**EXERCISE GOAL:** An exact copy of the entries is required, with every image omitted.

**MATERIAL FOR THIS TASK:**
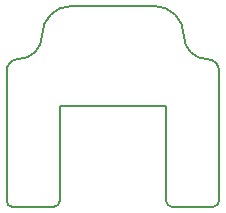
<source format=gbr>
%TF.GenerationSoftware,KiCad,Pcbnew,8.0.2*%
%TF.CreationDate,2024-06-05T02:24:25-04:00*%
%TF.ProjectId,TT_motor_board,54545f6d-6f74-46f7-925f-626f6172642e,rev?*%
%TF.SameCoordinates,Original*%
%TF.FileFunction,Profile,NP*%
%FSLAX46Y46*%
G04 Gerber Fmt 4.6, Leading zero omitted, Abs format (unit mm)*
G04 Created by KiCad (PCBNEW 8.0.2) date 2024-06-05 02:24:25*
%MOMM*%
%LPD*%
G01*
G04 APERTURE LIST*
%TA.AperFunction,Profile*%
%ADD10C,0.200000*%
%TD*%
G04 APERTURE END LIST*
D10*
X118500000Y-88749999D02*
G75*
G02*
X116500000Y-90749999I-2000000J0D01*
G01*
X118500000Y-88749999D02*
G75*
G02*
X121000000Y-86249999I2500000J0D01*
G01*
X127999999Y-86249999D02*
X121000000Y-86249999D01*
X127999999Y-86249999D02*
G75*
G02*
X130500000Y-88749999I1J-2500000D01*
G01*
X132500000Y-90749999D02*
G75*
G02*
X130500000Y-88749999I-1J1999999D01*
G01*
X132500000Y-90749999D02*
G75*
G02*
X133500000Y-91749997I1J-999999D01*
G01*
X133500000Y-102749998D02*
X133500000Y-91749997D01*
X133500000Y-102749998D02*
G75*
G02*
X132999999Y-103249999I-500001J0D01*
G01*
X129500001Y-103249999D02*
X132999999Y-103249999D01*
X129500001Y-103249999D02*
G75*
G02*
X129000000Y-102749998I0J500001D01*
G01*
X129000000Y-94749999D02*
X129000000Y-102749998D01*
X120000000Y-94749999D02*
X129000000Y-94749999D01*
X120000000Y-102749999D02*
X120000000Y-94749999D01*
X120000000Y-102749999D02*
G75*
G02*
X119500000Y-103249999I-500000J0D01*
G01*
X116000000Y-103249999D02*
X119500000Y-103249999D01*
X116000000Y-103249999D02*
G75*
G02*
X115500000Y-102749999I0J500000D01*
G01*
X115500000Y-91749999D02*
X115500000Y-102749999D01*
X115500000Y-91749999D02*
G75*
G02*
X116500000Y-90749999I1000000J0D01*
G01*
M02*

</source>
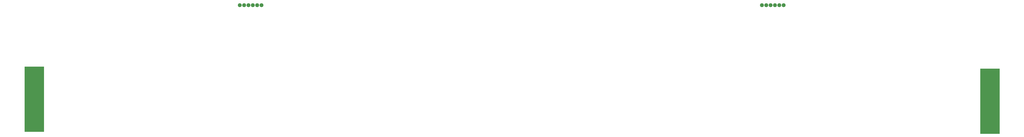
<source format=gbs>
G04 #@! TF.GenerationSoftware,KiCad,Pcbnew,7.0.1-0*
G04 #@! TF.CreationDate,2023-05-14T12:21:20+09:00*
G04 #@! TF.ProjectId,Sandy_Plate_Base,53616e64-795f-4506-9c61-74655f426173,v.0*
G04 #@! TF.SameCoordinates,Original*
G04 #@! TF.FileFunction,Soldermask,Bot*
G04 #@! TF.FilePolarity,Negative*
%FSLAX46Y46*%
G04 Gerber Fmt 4.6, Leading zero omitted, Abs format (unit mm)*
G04 Created by KiCad (PCBNEW 7.0.1-0) date 2023-05-14 12:21:20*
%MOMM*%
%LPD*%
G01*
G04 APERTURE LIST*
%ADD10C,0.100000*%
%ADD11C,1.187400*%
G04 APERTURE END LIST*
D10*
X17472345Y-54990780D02*
X23075470Y-54990780D01*
X23075470Y-54990780D02*
X23075470Y-74040780D01*
X23075470Y-74040780D02*
X17472345Y-74040780D01*
X17472345Y-74040780D02*
X17472345Y-54990780D01*
G36*
X17472345Y-54990780D02*
G01*
X23075470Y-54990780D01*
X23075470Y-74040780D01*
X17472345Y-74040780D01*
X17472345Y-54990780D01*
G37*
X296919220Y-55556227D02*
X302472345Y-55556227D01*
X302472345Y-55556227D02*
X302472345Y-74606227D01*
X302472345Y-74606227D02*
X296919220Y-74606227D01*
X296919220Y-74606227D02*
X296919220Y-55556227D01*
G36*
X296919220Y-55556227D02*
G01*
X302472345Y-55556227D01*
X302472345Y-74606227D01*
X296919220Y-74606227D01*
X296919220Y-55556227D01*
G37*
D11*
X80434848Y-36925277D03*
X81704848Y-36925277D03*
X82974848Y-36925277D03*
X84244848Y-36925277D03*
X85514848Y-36925277D03*
X86784848Y-36925277D03*
X233072495Y-36925280D03*
X234342495Y-36925280D03*
X235612495Y-36925280D03*
X236882495Y-36925280D03*
X238152495Y-36925280D03*
X239422495Y-36925280D03*
M02*

</source>
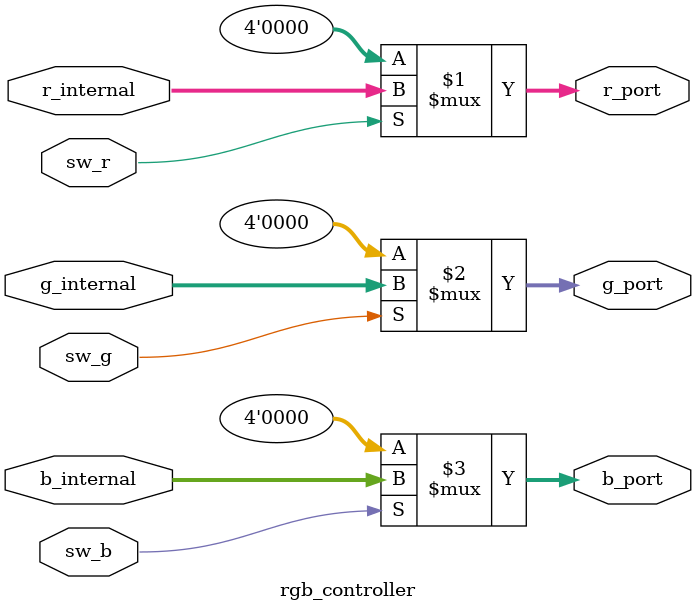
<source format=sv>
`timescale 1ns / 1ps

module rgb_controller (
    input  logic       sw_r,
    input  logic       sw_g,
    input  logic       sw_b,
    input  logic [3:0] r_internal,
    input  logic [3:0] g_internal,
    input  logic [3:0] b_internal,
    output logic [3:0] r_port,
    output logic [3:0] g_port,
    output logic [3:0] b_port
);

    assign r_port = sw_r ? r_internal : 4'b0;
    assign g_port = sw_g ? g_internal : 4'b0;
    assign b_port = sw_b ? b_internal : 4'b0;

endmodule

</source>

**WRITTEN REPLY:**
<source format=gbr>
%TF.GenerationSoftware,KiCad,Pcbnew,8.0.2*%
%TF.CreationDate,2024-06-05T02:24:25-04:00*%
%TF.ProjectId,TT_motor_board,54545f6d-6f74-46f7-925f-626f6172642e,rev?*%
%TF.SameCoordinates,Original*%
%TF.FileFunction,Profile,NP*%
%FSLAX46Y46*%
G04 Gerber Fmt 4.6, Leading zero omitted, Abs format (unit mm)*
G04 Created by KiCad (PCBNEW 8.0.2) date 2024-06-05 02:24:25*
%MOMM*%
%LPD*%
G01*
G04 APERTURE LIST*
%TA.AperFunction,Profile*%
%ADD10C,0.200000*%
%TD*%
G04 APERTURE END LIST*
D10*
X118500000Y-88749999D02*
G75*
G02*
X116500000Y-90749999I-2000000J0D01*
G01*
X118500000Y-88749999D02*
G75*
G02*
X121000000Y-86249999I2500000J0D01*
G01*
X127999999Y-86249999D02*
X121000000Y-86249999D01*
X127999999Y-86249999D02*
G75*
G02*
X130500000Y-88749999I1J-2500000D01*
G01*
X132500000Y-90749999D02*
G75*
G02*
X130500000Y-88749999I-1J1999999D01*
G01*
X132500000Y-90749999D02*
G75*
G02*
X133500000Y-91749997I1J-999999D01*
G01*
X133500000Y-102749998D02*
X133500000Y-91749997D01*
X133500000Y-102749998D02*
G75*
G02*
X132999999Y-103249999I-500001J0D01*
G01*
X129500001Y-103249999D02*
X132999999Y-103249999D01*
X129500001Y-103249999D02*
G75*
G02*
X129000000Y-102749998I0J500001D01*
G01*
X129000000Y-94749999D02*
X129000000Y-102749998D01*
X120000000Y-94749999D02*
X129000000Y-94749999D01*
X120000000Y-102749999D02*
X120000000Y-94749999D01*
X120000000Y-102749999D02*
G75*
G02*
X119500000Y-103249999I-500000J0D01*
G01*
X116000000Y-103249999D02*
X119500000Y-103249999D01*
X116000000Y-103249999D02*
G75*
G02*
X115500000Y-102749999I0J500000D01*
G01*
X115500000Y-91749999D02*
X115500000Y-102749999D01*
X115500000Y-91749999D02*
G75*
G02*
X116500000Y-90749999I1000000J0D01*
G01*
M02*

</source>
<source format=gbs>
G04 #@! TF.GenerationSoftware,KiCad,Pcbnew,7.0.1-0*
G04 #@! TF.CreationDate,2023-05-14T12:21:20+09:00*
G04 #@! TF.ProjectId,Sandy_Plate_Base,53616e64-795f-4506-9c61-74655f426173,v.0*
G04 #@! TF.SameCoordinates,Original*
G04 #@! TF.FileFunction,Soldermask,Bot*
G04 #@! TF.FilePolarity,Negative*
%FSLAX46Y46*%
G04 Gerber Fmt 4.6, Leading zero omitted, Abs format (unit mm)*
G04 Created by KiCad (PCBNEW 7.0.1-0) date 2023-05-14 12:21:20*
%MOMM*%
%LPD*%
G01*
G04 APERTURE LIST*
%ADD10C,0.100000*%
%ADD11C,1.187400*%
G04 APERTURE END LIST*
D10*
X17472345Y-54990780D02*
X23075470Y-54990780D01*
X23075470Y-54990780D02*
X23075470Y-74040780D01*
X23075470Y-74040780D02*
X17472345Y-74040780D01*
X17472345Y-74040780D02*
X17472345Y-54990780D01*
G36*
X17472345Y-54990780D02*
G01*
X23075470Y-54990780D01*
X23075470Y-74040780D01*
X17472345Y-74040780D01*
X17472345Y-54990780D01*
G37*
X296919220Y-55556227D02*
X302472345Y-55556227D01*
X302472345Y-55556227D02*
X302472345Y-74606227D01*
X302472345Y-74606227D02*
X296919220Y-74606227D01*
X296919220Y-74606227D02*
X296919220Y-55556227D01*
G36*
X296919220Y-55556227D02*
G01*
X302472345Y-55556227D01*
X302472345Y-74606227D01*
X296919220Y-74606227D01*
X296919220Y-55556227D01*
G37*
D11*
X80434848Y-36925277D03*
X81704848Y-36925277D03*
X82974848Y-36925277D03*
X84244848Y-36925277D03*
X85514848Y-36925277D03*
X86784848Y-36925277D03*
X233072495Y-36925280D03*
X234342495Y-36925280D03*
X235612495Y-36925280D03*
X236882495Y-36925280D03*
X238152495Y-36925280D03*
X239422495Y-36925280D03*
M02*

</source>
<source format=sv>
`timescale 1ns / 1ps

module rgb_controller (
    input  logic       sw_r,
    input  logic       sw_g,
    input  logic       sw_b,
    input  logic [3:0] r_internal,
    input  logic [3:0] g_internal,
    input  logic [3:0] b_internal,
    output logic [3:0] r_port,
    output logic [3:0] g_port,
    output logic [3:0] b_port
);

    assign r_port = sw_r ? r_internal : 4'b0;
    assign g_port = sw_g ? g_internal : 4'b0;
    assign b_port = sw_b ? b_internal : 4'b0;

endmodule

</source>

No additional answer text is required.